While China has announced its strategy of building itself into a marine power, the United States is stepping up its efforts to contain China in its neighboring waters. In the East China Sea, there has been a long-standing dispute between China and Japan over the Diaoyu Islands, and the root cause for the dispute can be traced back to the United States. In 1972, the United States illegally granted Japan the right to“administer”the Diaoyu Islands. However, it stated that this did not mean that Japan had sovereignty over the islands. This U.S. policy continued at least till the 1990s. Beginning in 2001, the United States changed its spoken statements and went so far as to openly announce that the U.S.-Japan Security Treaty was applicable to the Diaoyu Islands. Such adjustments peaked during President Obama’s first term. In recent years, the U.S.Secretary of State and Secretary of Defense have separately and openly announced an interventionist policy. Support from the U.S. government was no doubt behind the Japanese government’s recent tough position over the Diaoyu Islands issue.
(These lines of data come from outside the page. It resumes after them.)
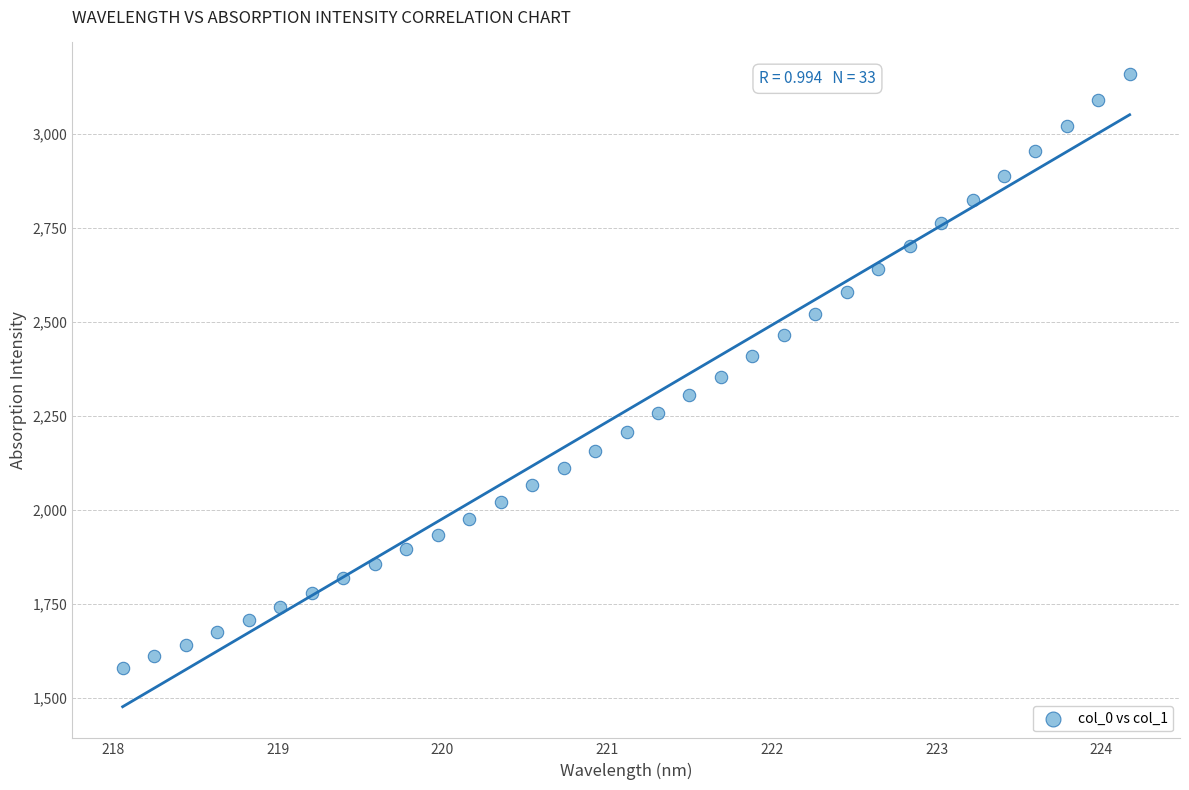

What is the range of X values (max minus min)?

6.1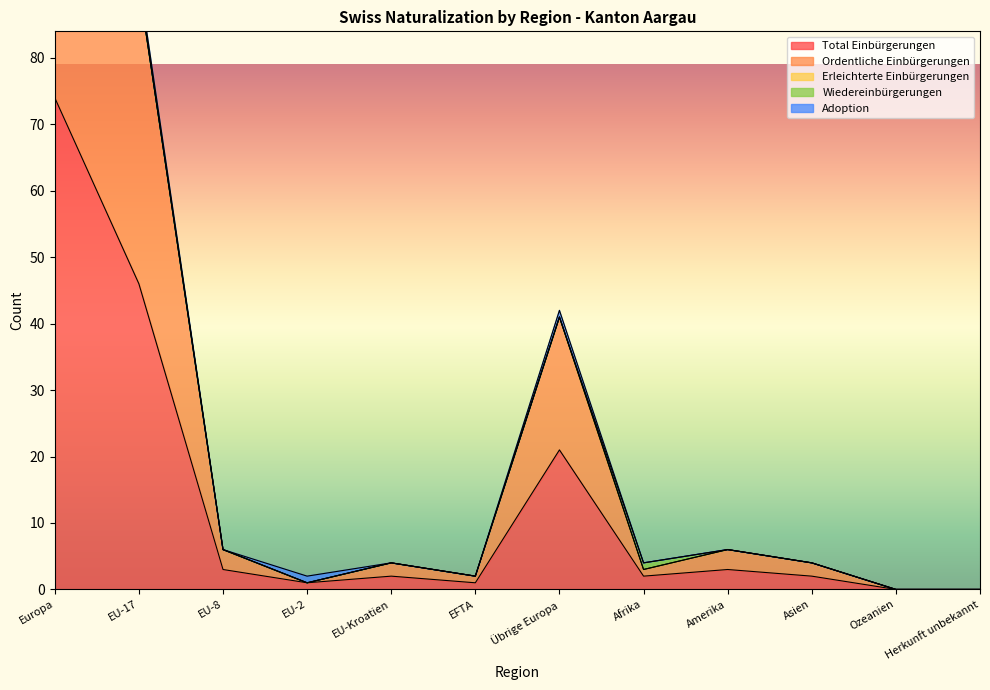

At which category is the sum across all series the highest?

Europa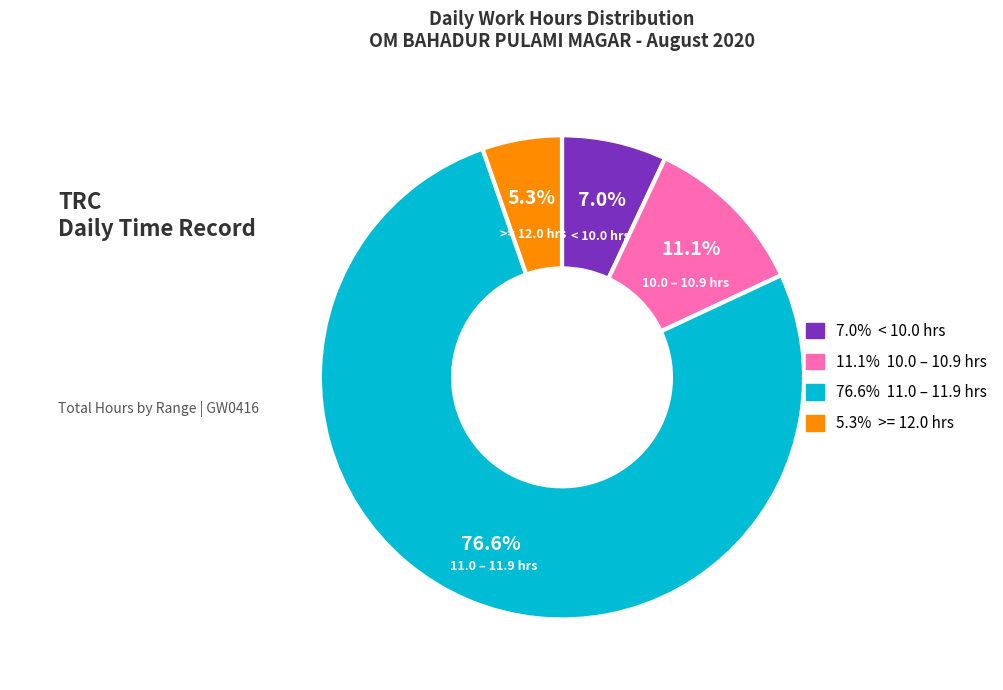

Does any single category account for the majority?

Yes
Such a state of affairs is unlikely to change substantially during Obama’s second term.
Having abandoned hopes for the DPRK to give up its nuclear program, President Obama may strike a compromise with the DPRK during his second term in an effort to stabilize relations with the DPRK under the condition that it at least agrees to suspend its nuclear program. This would mean both opportunity and challenge for China. On the Iranian nuclear issue, the Obama administration will give first priority to reducing the nuclear threat. However, if the nuclear gaming with Iran fails completely, Obama may dare to take a desperate move because he is at least under no pressure for re-election and the United States is free for the time being from too much concern about its energy security. All these factors will bring new opportunities and risks to Sino-U.S. relations.
Obviously, there remains motivation for the United States to continue to give priority to resolving international disputes via peaceful means. The downturn of the U.S. economy and the United States’heavy reliance on the rest of the world remain the realistic sources of international cooperativeness in Obama’s foreign policy. Benign interactions between the United States and the rest of the world will increase global stability in the years to come. Additionally, the expansion of common interests in Sino-U.S. relations by both sides will surely contribute to the sound development of such relations during President Obama’s second term.